The quantization of the electron energy inside an atom explains much of the behavior of atoms such as why atoms emit only discrete frequencies of light. An electron in a low orbit of an atom will absorb a photon causing the electron to jump to a higher orbit and then emits a photon jumping back to the lower orbit.
The quantization of space-time has its bases in two of Max Planck’ natural units that are based on five universal physical constants: Gravitational constant, Reduced Planck constant, Speed of light in a vacuum, Coulomb constant, and Boltzmann's constant The two with physical significance are Planck Length and Planck Time are the smallest possible measurements of space-time according our current understanding of the laws of Physics because of the uncertainty principle when a plied to these scales. This suggests that time and space themselves are Quantized. The smallest measurement of length that has any meaning with in the laws of physics as we understand them today is called Planck Length and it has a value of 1.616 252 × 10−35 m. The amount of time it takes a photon to cross a Planck Length.
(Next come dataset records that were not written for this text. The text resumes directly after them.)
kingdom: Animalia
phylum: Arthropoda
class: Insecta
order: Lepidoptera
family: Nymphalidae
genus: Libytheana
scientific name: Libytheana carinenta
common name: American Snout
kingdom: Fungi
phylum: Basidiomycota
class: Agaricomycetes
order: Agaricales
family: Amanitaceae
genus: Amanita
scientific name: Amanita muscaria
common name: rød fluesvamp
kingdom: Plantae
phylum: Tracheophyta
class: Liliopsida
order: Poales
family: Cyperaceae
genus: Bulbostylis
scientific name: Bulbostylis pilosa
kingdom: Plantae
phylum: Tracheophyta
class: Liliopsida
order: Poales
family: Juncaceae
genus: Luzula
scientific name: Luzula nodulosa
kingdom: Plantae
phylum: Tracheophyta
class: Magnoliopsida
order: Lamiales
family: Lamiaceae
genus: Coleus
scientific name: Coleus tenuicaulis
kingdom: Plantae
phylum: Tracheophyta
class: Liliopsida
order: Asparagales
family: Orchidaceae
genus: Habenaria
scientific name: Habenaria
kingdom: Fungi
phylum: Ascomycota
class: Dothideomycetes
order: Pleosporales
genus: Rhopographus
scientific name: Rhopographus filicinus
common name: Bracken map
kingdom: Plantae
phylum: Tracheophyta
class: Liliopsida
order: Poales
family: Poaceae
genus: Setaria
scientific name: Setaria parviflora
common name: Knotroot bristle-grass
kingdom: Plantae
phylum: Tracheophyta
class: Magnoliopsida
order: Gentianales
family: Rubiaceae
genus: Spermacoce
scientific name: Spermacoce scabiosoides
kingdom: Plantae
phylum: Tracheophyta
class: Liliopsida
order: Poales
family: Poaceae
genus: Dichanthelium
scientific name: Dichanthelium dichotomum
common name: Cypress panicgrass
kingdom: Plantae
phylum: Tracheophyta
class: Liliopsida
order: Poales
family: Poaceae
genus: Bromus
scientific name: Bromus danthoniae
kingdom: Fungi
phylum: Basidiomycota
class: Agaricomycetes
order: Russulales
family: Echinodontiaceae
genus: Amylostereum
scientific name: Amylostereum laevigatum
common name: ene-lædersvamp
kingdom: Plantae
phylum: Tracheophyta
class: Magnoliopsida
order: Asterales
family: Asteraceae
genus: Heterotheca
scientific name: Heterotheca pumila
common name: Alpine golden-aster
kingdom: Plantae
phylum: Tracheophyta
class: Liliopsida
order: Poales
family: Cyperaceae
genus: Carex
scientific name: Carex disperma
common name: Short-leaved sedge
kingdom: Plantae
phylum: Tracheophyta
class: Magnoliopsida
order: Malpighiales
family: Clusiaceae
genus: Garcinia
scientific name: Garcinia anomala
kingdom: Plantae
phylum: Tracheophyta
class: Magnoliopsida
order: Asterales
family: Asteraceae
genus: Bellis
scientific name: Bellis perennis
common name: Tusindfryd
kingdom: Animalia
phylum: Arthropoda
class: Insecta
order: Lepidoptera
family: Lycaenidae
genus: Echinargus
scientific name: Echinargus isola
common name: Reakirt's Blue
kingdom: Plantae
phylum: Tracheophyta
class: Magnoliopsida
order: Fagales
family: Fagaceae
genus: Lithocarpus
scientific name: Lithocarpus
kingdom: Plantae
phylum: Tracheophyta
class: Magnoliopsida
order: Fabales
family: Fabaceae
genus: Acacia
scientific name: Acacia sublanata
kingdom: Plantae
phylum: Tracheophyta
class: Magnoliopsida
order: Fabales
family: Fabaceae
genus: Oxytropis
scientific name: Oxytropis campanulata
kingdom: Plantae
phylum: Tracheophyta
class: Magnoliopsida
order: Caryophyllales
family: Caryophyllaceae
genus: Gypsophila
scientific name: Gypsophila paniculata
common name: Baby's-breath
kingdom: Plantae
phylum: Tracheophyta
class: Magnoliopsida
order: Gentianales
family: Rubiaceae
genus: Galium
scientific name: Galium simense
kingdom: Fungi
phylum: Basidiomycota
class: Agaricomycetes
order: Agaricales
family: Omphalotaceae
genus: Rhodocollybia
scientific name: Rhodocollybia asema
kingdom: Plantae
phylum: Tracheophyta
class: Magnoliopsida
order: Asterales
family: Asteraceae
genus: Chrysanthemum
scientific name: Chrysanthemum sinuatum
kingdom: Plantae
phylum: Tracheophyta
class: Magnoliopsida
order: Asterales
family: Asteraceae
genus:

It is the smallest measurement of time that has any meaning with in the laws of physics as we understand them today is called Planck Time with a value of 5.391 24 × 10−44 s.
Quantization requires physical quantities like position, energy and momentum to have discrete values explaining much of what goes on in side atom and based on our current understanding of the laws of physics it suggest that time and space are quantized.